How can health and fitness coaches reach a broader market in order to keep costs down and help more people live healthier lives? Software-as-a-service start-up FitBudd, which is today announcing a $3.4 million seed funding round, thinks it has the answer. Its platform provides a means for coaches and clients to work together at far greater scale than ever before.
FitBudd was born out of the personal experience of Saumya Mittal, CEO of the business, and her fellow founders, Pranav Chaturvedi and Naman Singhal. “I was trying to regain my fitness after having children, but I didn’t get the results I wanted until I started working with a personal trainer,” Mittal recalls. “It made me realise how important it is to have someone who keeps you on your toes and holds you accountable.”
The unusual thing about Mittal’s coach was that he was based in the US, while Mittal herself lived in India. The relationship was conducted entirely online – and Mittal and her co-founders had their eureka moment. “Having a personal coach makes all the difference in terms of getting results, but most people can’t afford this option, or simply don’t have access to it,” she says. “We started talking to coaches about whether we could help them solve the problem.”
FitBudd is the culmination of those conversations. Health and fitness coaches based anywhere in the world can sign up to the platform by paying a monthly subscription fee. It provides them with capabilities such as customer relationship management, payments systems, analytics and video calling, through which they can run their businesses. Suddenly, they can serve a global client base, offering a combination of personal face-to-face sessions conducted over the platform and additional materials such as work-out instructions and nutrition plans that clients can download at their leisure. The platform also links with clients’ own fitness devices so coaches can monitor how they are performing.
FitBudd’s vision is of a sector where coaches are able to take on and manage much larger numbers of clients than ever before, scaling their businesses – and their earnings – far more rapidly. In turn, this should enable them to lower their charges, ensuring that personal coaching becomes much more widely available – Mittal believes coaches using the platform should be able to offer their services at around a fifth of the cost of traditional training.

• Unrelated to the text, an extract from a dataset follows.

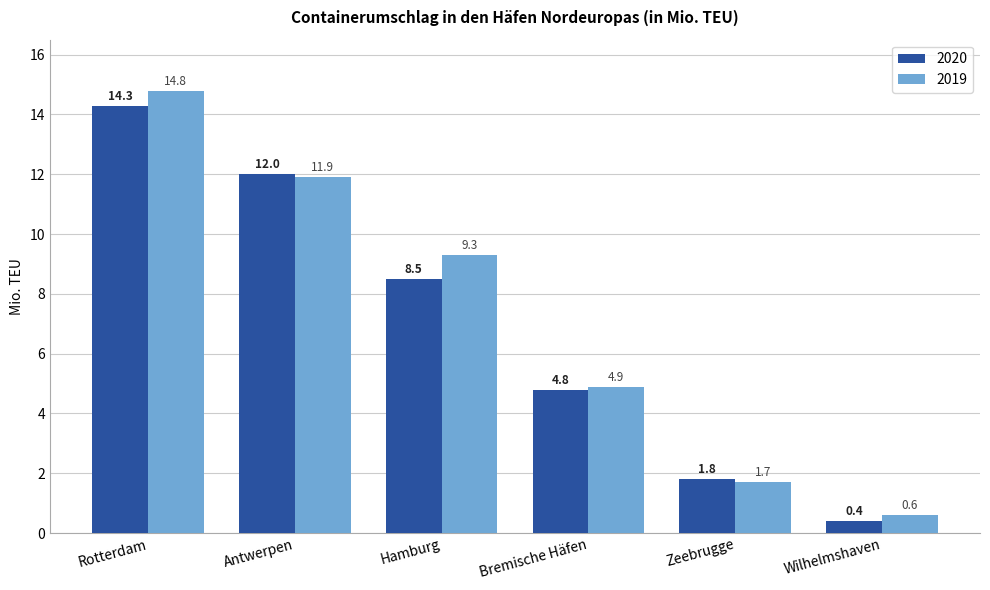

Is the value of 2019 at Zeebrugge greater than the value of 2020 at Antwerpen?

No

“We’re using technology to democratise health and fitness coaching,” says Mittal. “We want to help coaches grow their businesses and give more people access to help that can be life-changing.” She points to research suggesting that while people striving for health and fitness targets on their own are largely disappointed, more than 70% of those who engage a personal coach achieve their objectives.
FitBudd’s founders, Pranav Chaturvedi, Naman Singhal and Saumya Mittal
It’s early days for FitBudd, which only launched a year ago, but progress so far is encouraging. The platform has already signed up more than 1,000 coaches in around 20 countries around the world, and revenues are 10 times’ up on the initial months of trading. The aim is to hit $5 million of recurring revenues within the next 18 months.
Today’s seed round should help the business achieve that goal. FitBudd has raised $3.4 million from Accel India, Beenext, Sequoia Capital India and Waveform Ventures, with the cash earmarked for further product development and customer acquisition.
“There is a clear shift in the fitness and wellness industry of ‘solopreneurs’ breaking away from institutions and building their own digital and hybrid businesses,” says Manasi Shah, a vice president at Accel. “FitBudd is accelerating the success of these solopreneurs while providing personalisation at scale for end users.”
Mittal is keen to add to the platform’s feature set soon. She hopes to launch multi-person connectivity so that coaches can offer group classes. And FitBudd is also looking at contextual automation technologies that will help coaches manage their clients more effectively – monitoring client activity and notifying the coach if someone is falling behind, for example, in order to trigger a contact.
“Our most important objective of all is to make a dent in the deteriorating health trends we see in so many countries worldwide,” adds Mittal. “We know health and wellness coaches can make all the difference in helping people to reverse those trends, so it’s critical that more people have access to them.”